Transcribe the full listing below, word for word, without pictures.

#####

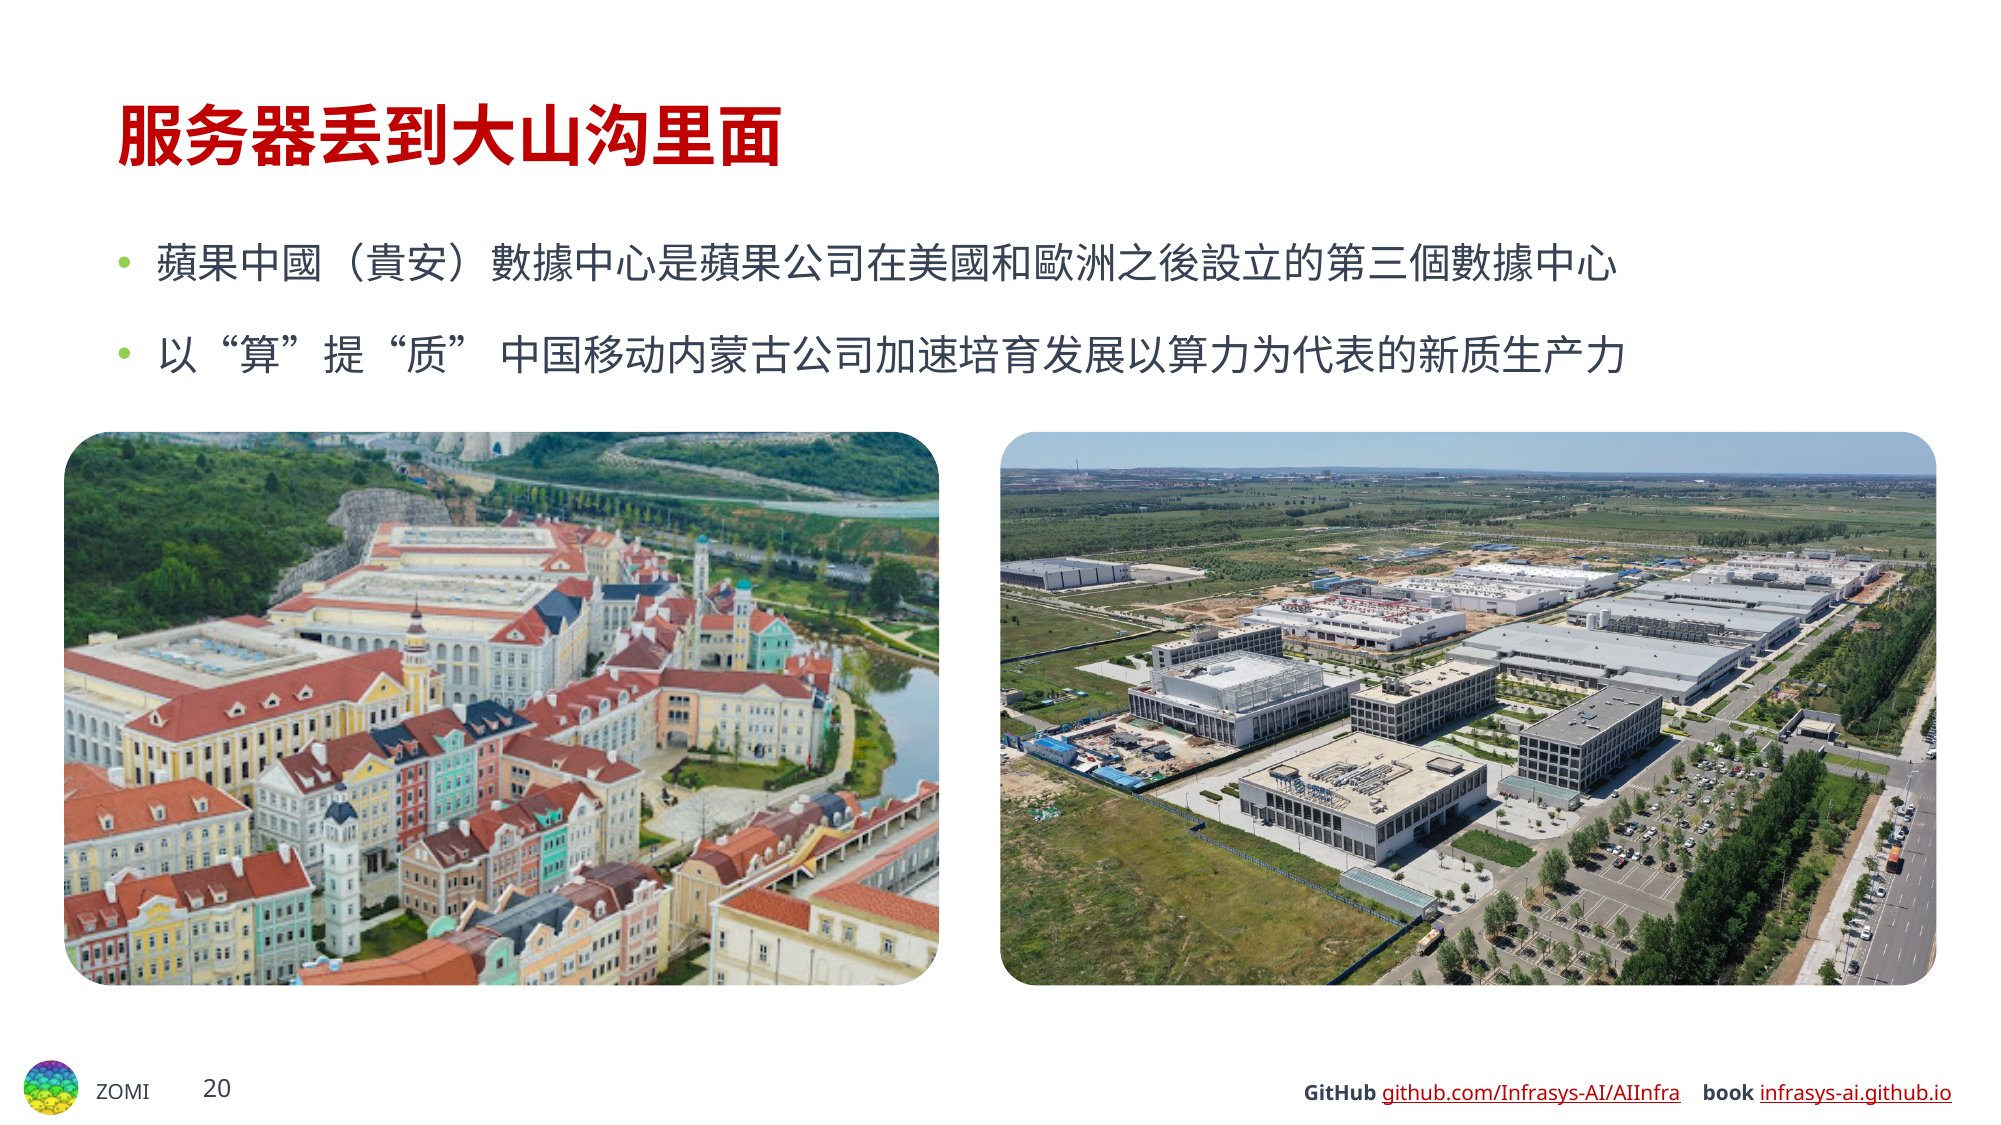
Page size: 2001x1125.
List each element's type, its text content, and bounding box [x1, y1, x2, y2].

picture [63, 431, 940, 986]
title 服务器丢到大山沟里面 [102, 85, 1901, 183]
picture [1000, 431, 1937, 986]
list 蘋果中國（貴安）數據中心是蘋果公司在美國和歐洲之後設立的第三個數據中心 以“算”提“质” 中国移动内蒙古公司加速培育发展以算力为代表的新质生产力 [102, 204, 1901, 1043]
picture [23, 1060, 79, 1115]
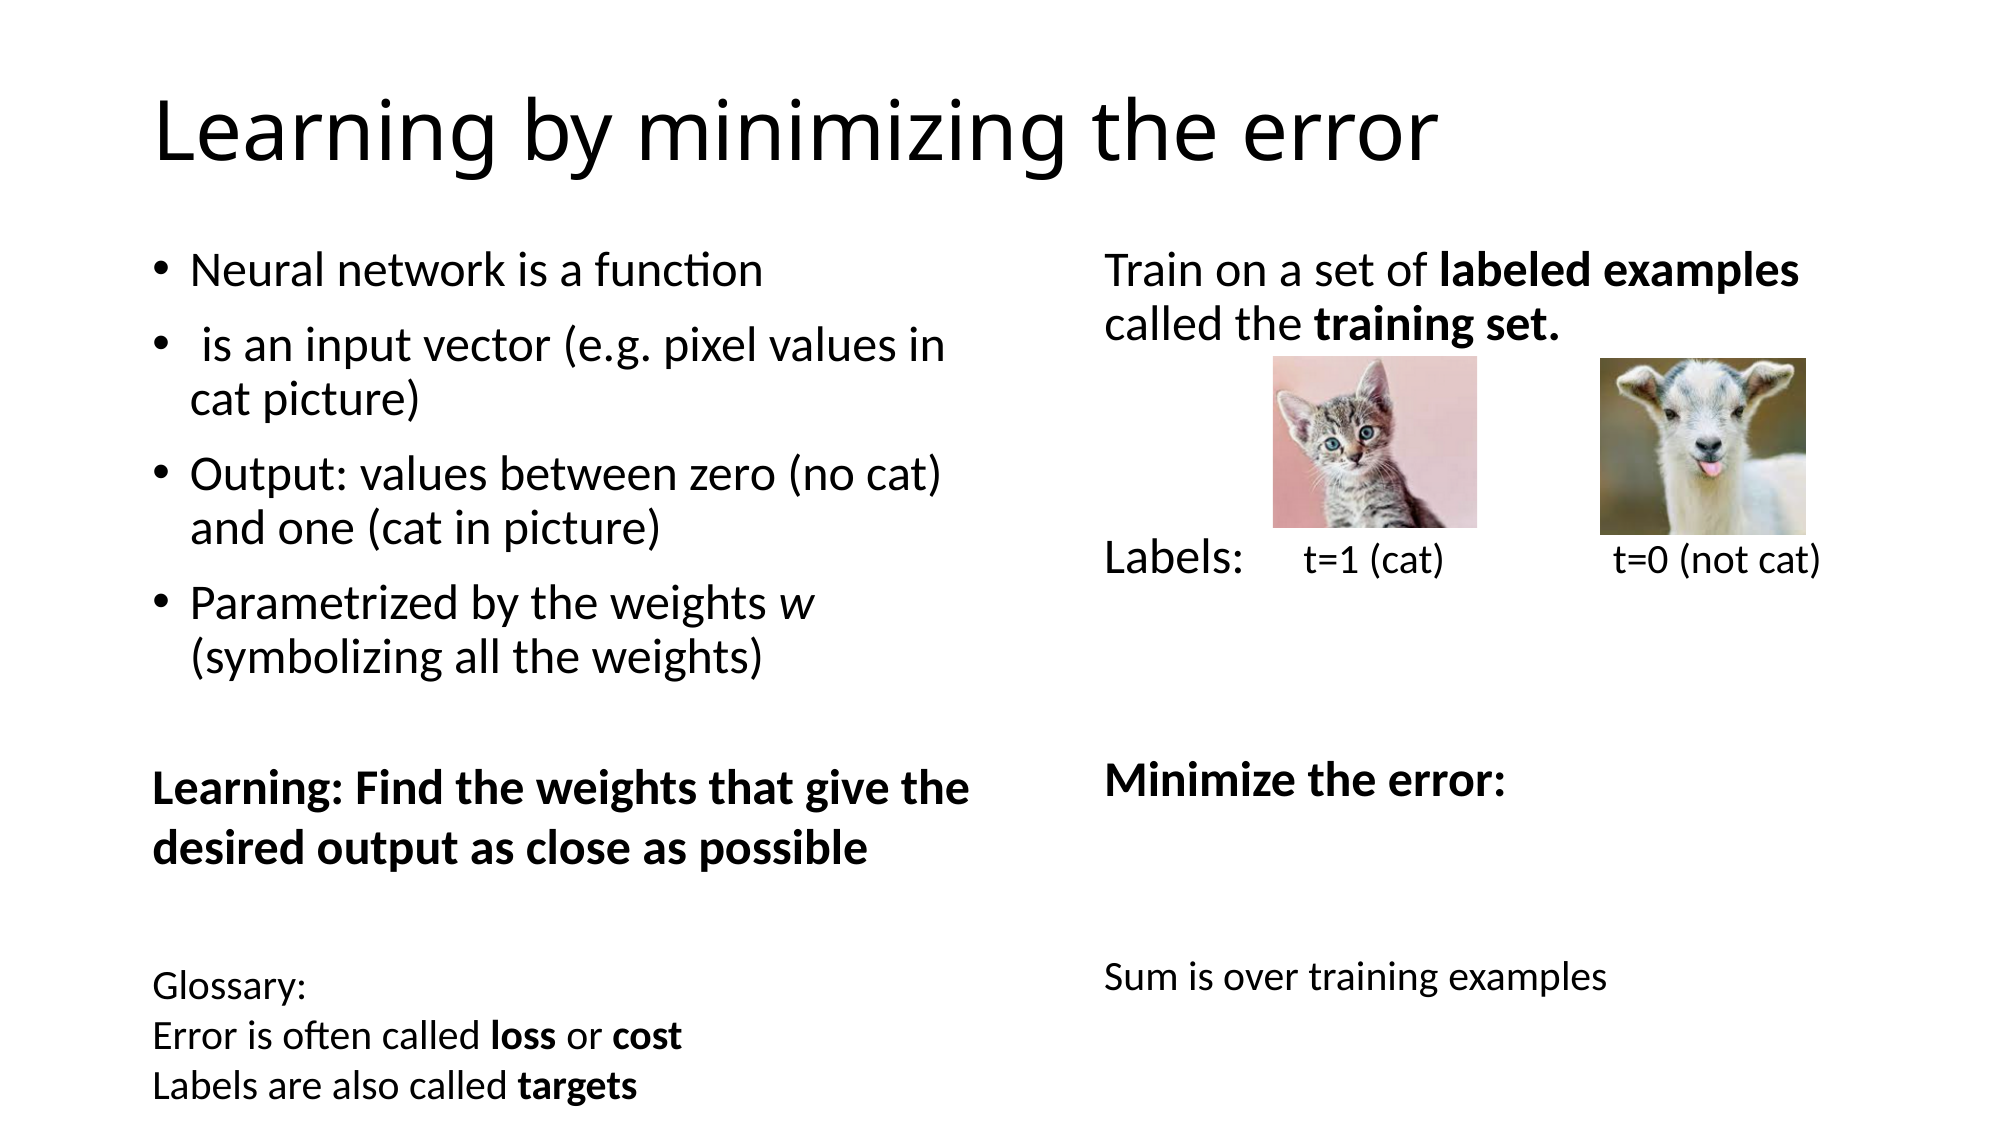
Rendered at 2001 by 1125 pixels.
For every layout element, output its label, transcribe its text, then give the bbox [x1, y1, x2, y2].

text_box Learning: Find the weights that give the desired output as close as possible [137, 747, 1000, 883]
picture [1600, 358, 1806, 535]
text_box Train on a set of labeled examples called the training set. [1089, 235, 1879, 382]
text_box Sum is over training examples [1089, 941, 1886, 1007]
text_box Glossary: Error is often called loss or cost Labels are also called targets [137, 950, 846, 1116]
title Learning by minimizing the error [137, 59, 1863, 208]
text_box Labels: [1089, 516, 1268, 592]
text_box t=1 (cat) [1288, 524, 1529, 589]
text_box t=0 (not cat) [1598, 524, 1879, 590]
picture [1272, 356, 1478, 528]
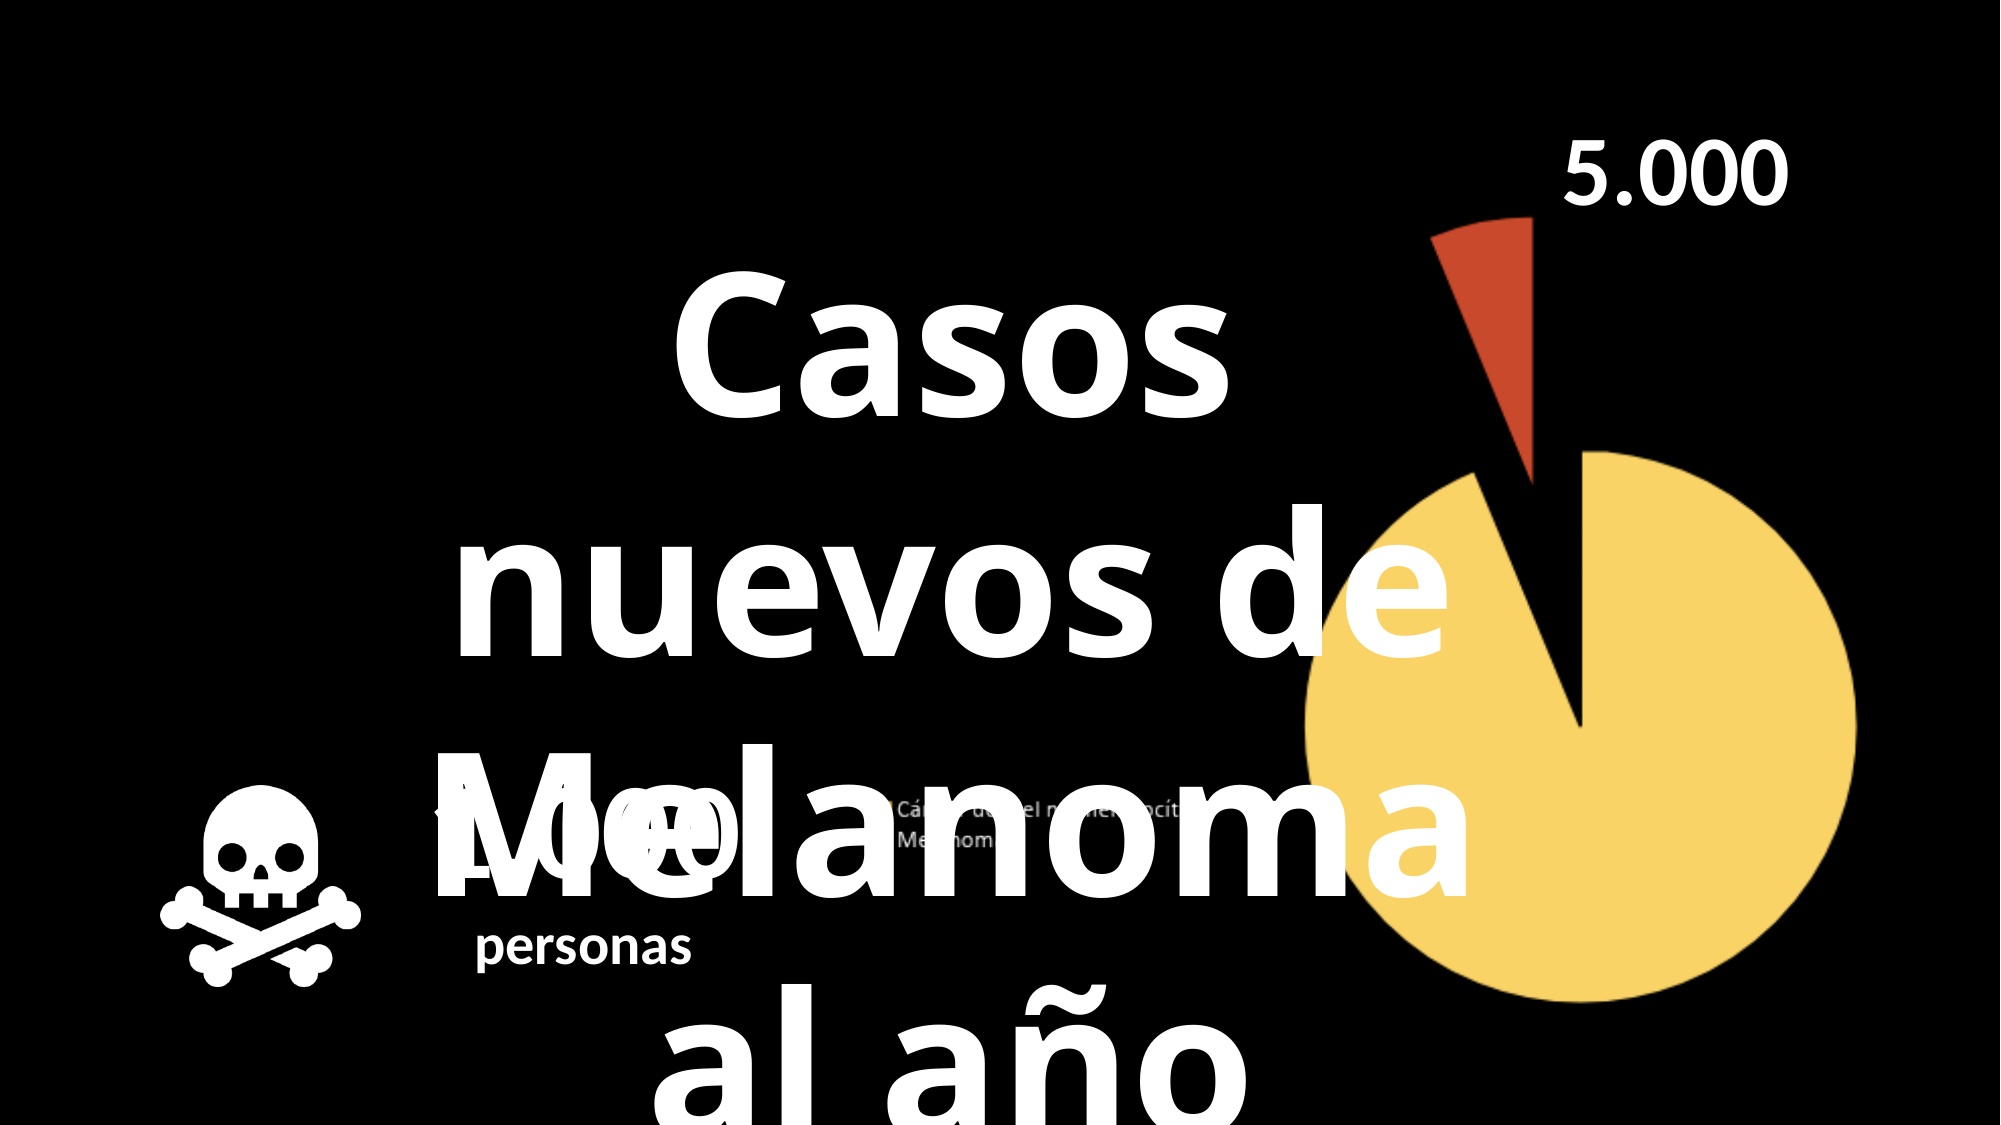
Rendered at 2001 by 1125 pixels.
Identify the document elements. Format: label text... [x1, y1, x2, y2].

text_box Casos nuevos de Melanoma al año [360, 208, 736, 709]
picture [159, 785, 361, 987]
picture [741, 97, 1955, 1092]
text_box 1.000 personas [360, 734, 736, 987]
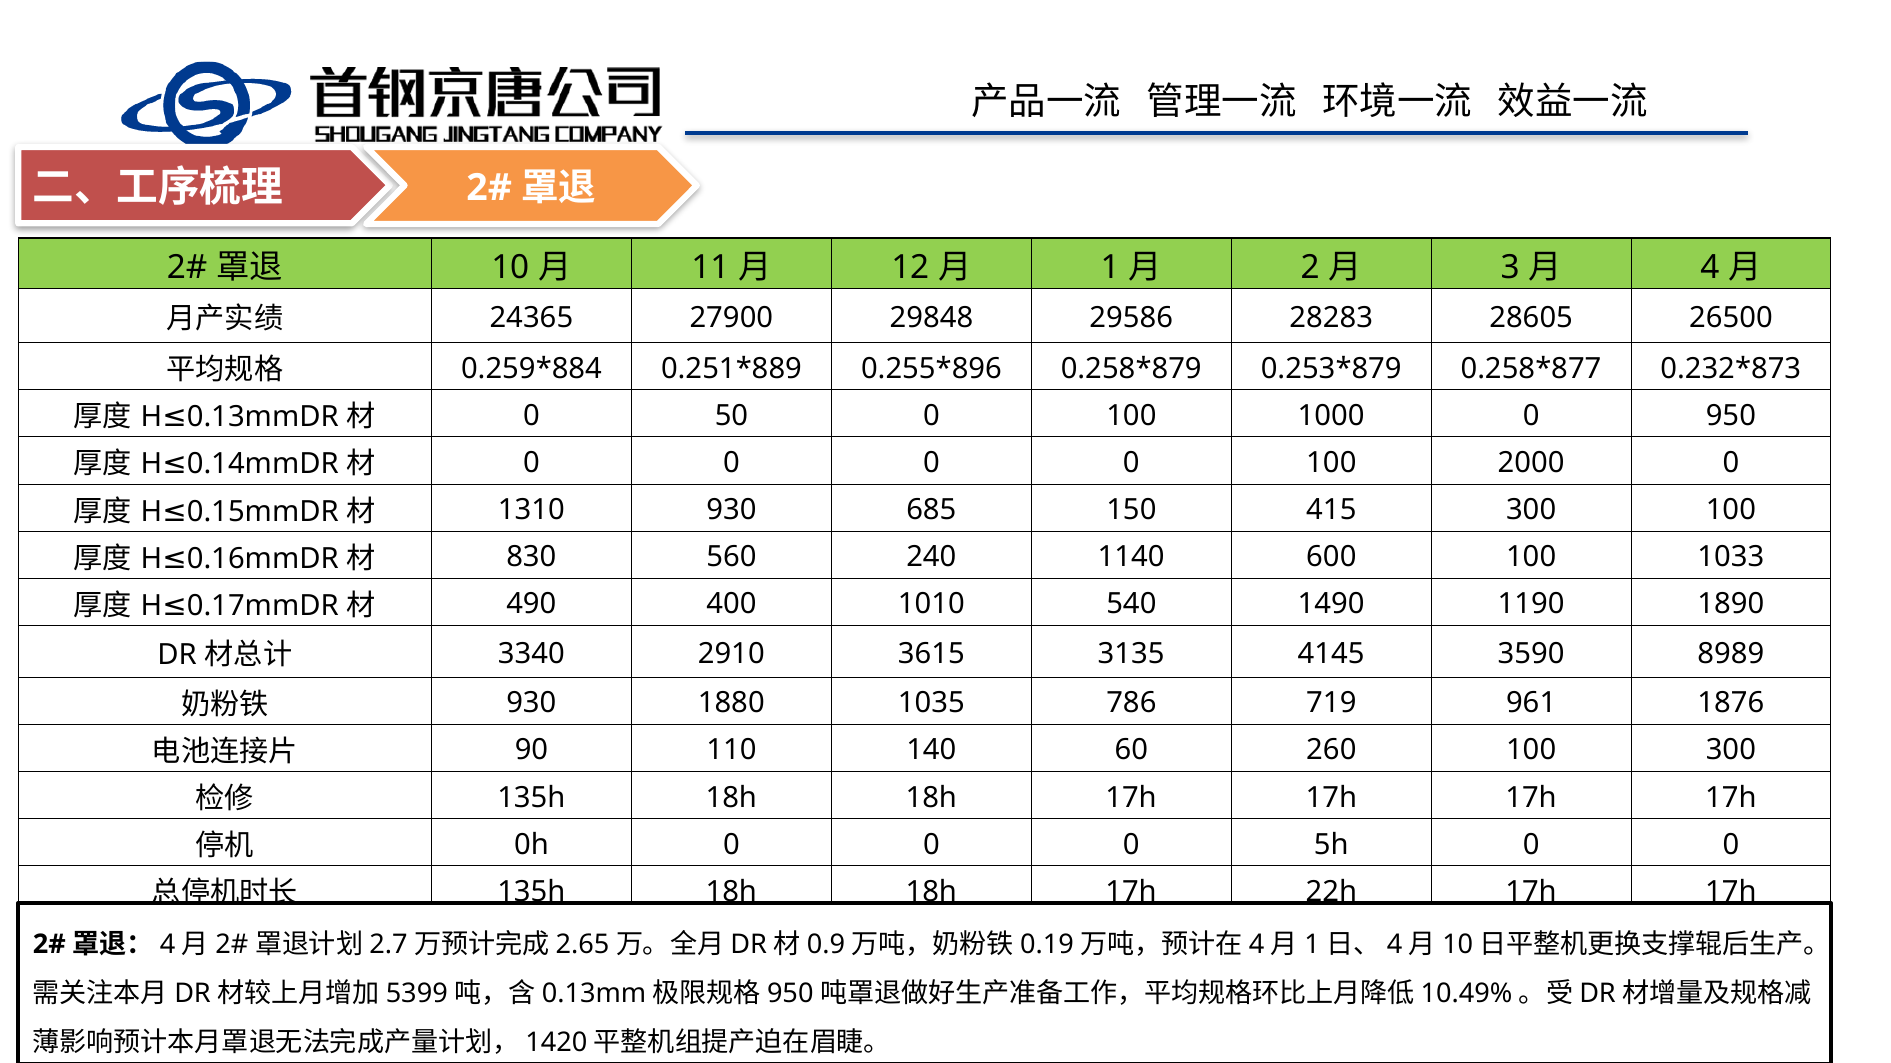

#####

# [Result of the task]
Page size: 2001x1125.
List each element's type, its text content, and bounding box [x1, y1, x2, y2].

picture [63, 431, 940, 986]
title 服务器丢到大山沟里面 [102, 85, 1901, 183]
picture [1000, 431, 1937, 986]
list 蘋果中國（貴安）數據中心是蘋果公司在美國和歐洲之後設立的第三個數據中心 以“算”提“质” 中国移动内蒙古公司加速培育发展以算力为代表的新质生产力 [102, 204, 1901, 1043]
picture [23, 1060, 79, 1115]
Rendered at 2001 by 1125 pixels.
For every layout element, output its label, transcribe its text, then give the bbox [x1, y1, x2, y2].

text_box Learning: Find the weights that give the desired output as close as possible [137, 747, 1000, 883]
picture [1600, 358, 1806, 535]
text_box Train on a set of labeled examples called the training set. [1089, 235, 1879, 382]
text_box Sum is over training examples [1089, 941, 1886, 1007]
text_box Glossary: Error is often called loss or cost Labels are also called targets [137, 950, 846, 1116]
title Learning by minimizing the error [137, 59, 1863, 208]
text_box Labels: [1089, 516, 1268, 592]
text_box t=1 (cat) [1288, 524, 1529, 589]
text_box t=0 (not cat) [1598, 524, 1879, 590]
picture [1272, 356, 1478, 528]
Rendered at 2001 by 1125 pixels.
Identify the document elements. Format: label text... [x1, y1, x2, y2].

text_box Casos nuevos de Melanoma al año [360, 208, 736, 709]
picture [159, 785, 361, 987]
picture [741, 97, 1955, 1092]
text_box 1.000 personas [360, 734, 736, 987]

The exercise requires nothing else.